The Ndebele people (traditional rivalries of the Shona) had rebelled against the British South Africa Company, and in March, 1896 the Matabeleland Rebellion spread into the Shona country. Southern Africa had been experiencing drought and locust plagues, which led to famine. Resentment against the British and their taxes and mandatory inoculations simmered, inflamed by orders to kill and burn infected cattle. Although missionary workers were being ordered to safety, Mizeki refused to leave, rationalizing that his absent bishop’s orders to stay could not be overruled (although the bishop was in England receiving medical treatment for malaria, and would soon die there), and that he had recently extended hospitality to an incapacitated elderly man.

On the night of 18 June 1896, Mizeki was dragged from his home and stabbed. Mutwa found him still alive and went for help. She and others reported seeing a great white light all over that place, and a loud noise “like many wings of great birds”. Bernard's body had disappeared by their return. Mchemwa, a son of the Mangwende and an ally of the witch doctors, was later found responsible for Bernard's murder and the removal of his body, as well as the destruction of the mission settlement there.

Legacy and veneration

Bernard Mizeki’s work among the Shona bore fruit, beyond the posthumous daughter Mutwa bore. After long years of mission work in Mashonaland, the first Shona convert to be baptised was one of the young men whom Bernard had taught: John Kapuya. John was baptised only a month after Bernard’s death, on 18 July 1896. In 1899 a white Anglican priest returned to the area, and re-established the mission, as well as a school. Today, Bernard Mizeki College stands close to where he lived, and the Mangwende's kraal, above the village, is crowned with a large cross to commemorate Mizeki.(Farrant 1966)

In the 1930s, a chapel was built on the site of Mizeki's martyrdom, and consecrated in a great ceremony in June 1938. On the fiftieth anniversary of his death in 1946, an even larger celebration was held, attended by Mutwa and their daughter, and included a proclamation issued by Rhodesia's governor.(Noll & Nystrom 2011, p. 30)

Mizeki is honoured with a feast day on the liturgical calendar of the Episcopal Church (USA) on June 18.(Anon 2010, p. 433) His martyrdom is a commemoration in the Common Worship of the Church of England. The Anglican Church of Southern Africa commemorates Mizeki in its Calendar of saints on the 18th day of June each year.

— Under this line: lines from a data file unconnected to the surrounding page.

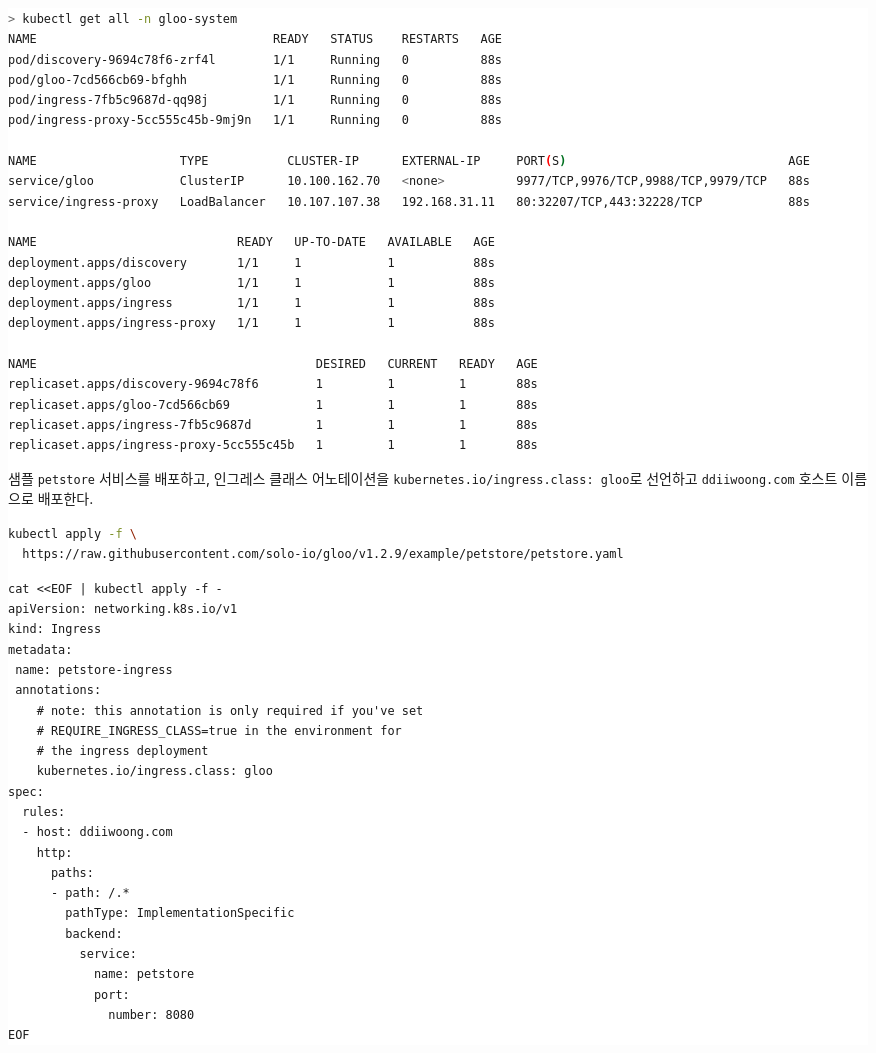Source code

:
 ```sh
> kubectl get all -n gloo-system
NAME                                 READY   STATUS    RESTARTS   AGE
pod/discovery-9694c78f6-zrf4l        1/1     Running   0          88s
pod/gloo-7cd566cb69-bfghh            1/1     Running   0          88s
pod/ingress-7fb5c9687d-qq98j         1/1     Running   0          88s
pod/ingress-proxy-5cc555c45b-9mj9n   1/1     Running   0          88s

NAME                    TYPE           CLUSTER-IP      EXTERNAL-IP     PORT(S)                               AGE
service/gloo            ClusterIP      10.100.162.70   <none>          9977/TCP,9976/TCP,9988/TCP,9979/TCP   88s
service/ingress-proxy   LoadBalancer   10.107.107.38   192.168.31.11   80:32207/TCP,443:32228/TCP            88s

NAME                            READY   UP-TO-DATE   AVAILABLE   AGE
deployment.apps/discovery       1/1     1            1           88s
deployment.apps/gloo            1/1     1            1           88s
deployment.apps/ingress         1/1     1            1           88s
deployment.apps/ingress-proxy   1/1     1            1           88s

NAME                                       DESIRED   CURRENT   READY   AGE
replicaset.apps/discovery-9694c78f6        1         1         1       88s
replicaset.apps/gloo-7cd566cb69            1         1         1       88s
replicaset.apps/ingress-7fb5c9687d         1         1         1       88s
replicaset.apps/ingress-proxy-5cc555c45b   1         1         1       88s
```

샘플 `petstore` 서비스를 배포하고, 인그레스 클래스 어노테이션을 `kubernetes.io/ingress.class: gloo`로 선언하고 `ddiiwoong.com` 호스트 이름으로 배포한다.

```sh
kubectl apply -f \
  https://raw.githubusercontent.com/solo-io/gloo/v1.2.9/example/petstore/petstore.yaml
```

```
cat <<EOF | kubectl apply -f -
apiVersion: networking.k8s.io/v1
kind: Ingress
metadata:
 name: petstore-ingress
 annotations:
    # note: this annotation is only required if you've set 
    # REQUIRE_INGRESS_CLASS=true in the environment for 
    # the ingress deployment
    kubernetes.io/ingress.class: gloo
spec:
  rules:
  - host: ddiiwoong.com
    http:
      paths:
      - path: /.*
        pathType: ImplementationSpecific
        backend:
          service:
            name: petstore
            port:
              number: 8080
EOF
```
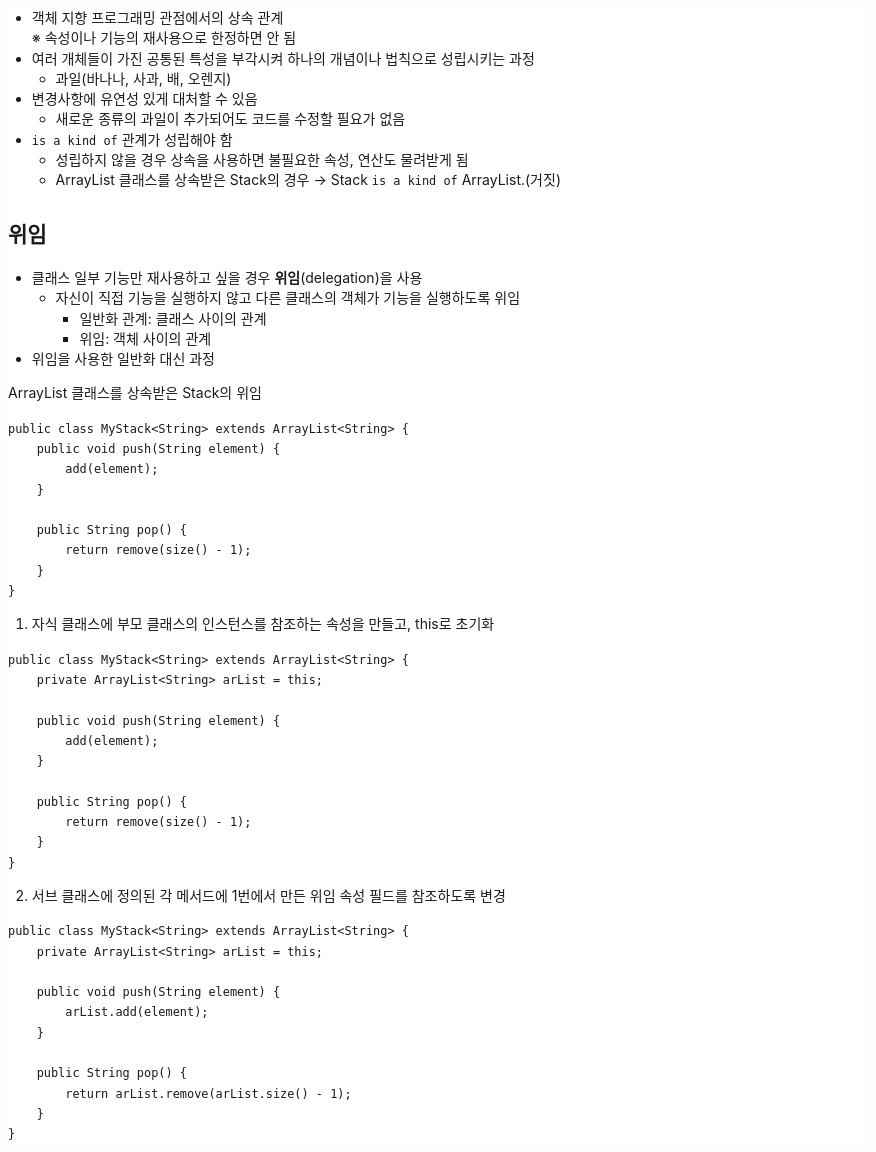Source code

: - 객체 지향 프로그래밍 관점에서의 상속 관계  
    ※ 속성이나 기능의 재사용으로 한정하면 안 됨  
- 여러 개체들이 가진 공통된 특성을 부각시켜 하나의 개념이나 법칙으로 성립시키는 과정  
    - 과일(바나나, 사과, 배, 오렌지)  
- 변경사항에 유연성 있게 대처할 수 있음  
    - 새로운 종류의 과일이 추가되어도 코드를 수정할 필요가 없음  
- `is a kind of` 관계가 성립해야 함  
    - 성립하지 않을 경우 상속을 사용하면 불필요한 속성, 연산도 물려받게 됨  
    - ArrayList 클래스를 상속받은 Stack의 경우 → Stack `is a kind of` ArrayList.(거짓)  

## 위임

- 클래스 일부 기능만 재사용하고 싶을 경우 **위임**(delegation)을 사용  
    - 자신이 직접 기능을 실행하지 않고 다른 클래스의 객체가 기능을 실행하도록 위임  
        - 일반화 관계: 클래스 사이의 관계  
        - 위임: 객체 사이의 관계  
- 위임을 사용한 일반화 대신 과정  

ArrayList 클래스를 상속받은 Stack의 위임  

```
public class MyStack<String> extends ArrayList<String> {
    public void push(String element) {
        add(element);
    }

    public String pop() {
        return remove(size() - 1);
    }
}
```

1. 자식 클래스에 부모 클래스의 인스턴스를 참조하는 속성을 만들고, this로 초기화  

```
public class MyStack<String> extends ArrayList<String> {
    private ArrayList<String> arList = this;

    public void push(String element) {
        add(element);
    }

    public String pop() {
        return remove(size() - 1);
    }
}
```

2. 서브 클래스에 정의된 각 메서드에 1번에서 만든 위임 속성 필드를 참조하도록 변경  

```
public class MyStack<String> extends ArrayList<String> {
    private ArrayList<String> arList = this;

    public void push(String element) {
        arList.add(element);
    }

    public String pop() {
        return arList.remove(arList.size() - 1);
    }
}
```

In 1973, a church serving mostly Xhosa migrant workers, was dedicated to Bernard Mizeki in Paarl, South Africa. At the same time the Bernard Mizeki Guild was established for Anglican lay men who sought a more intense, African-style worship life including all-night prayer vigils, healing, and sharing of dreams. Composed largely of Xhosa-speaking migrant workers, Bemard Mizeki Guilds spread across South Africa. Guild members wear purple waistcoats, a special badge. Anglican migrant workers could identify with Bernard Mizeki as a fellow migrant who sacrificed himself for Christ. Members of the guild aspire to make the annual pilgrimage to the Mizeki festival in Zimbabwe.(Robert 2011, p. 137)(Ranger 1987, p. 167)

The Cowley Fathers promoted his cult, which spread throughout Southern Africa. Although as the African independence movement grew, some considered him a collaborationist, others appreciated his identification of the Shona's ancestral deity Mwari as the Christian God and portrayed Mizeki as embodying African aspirations as well as a hero of the faith.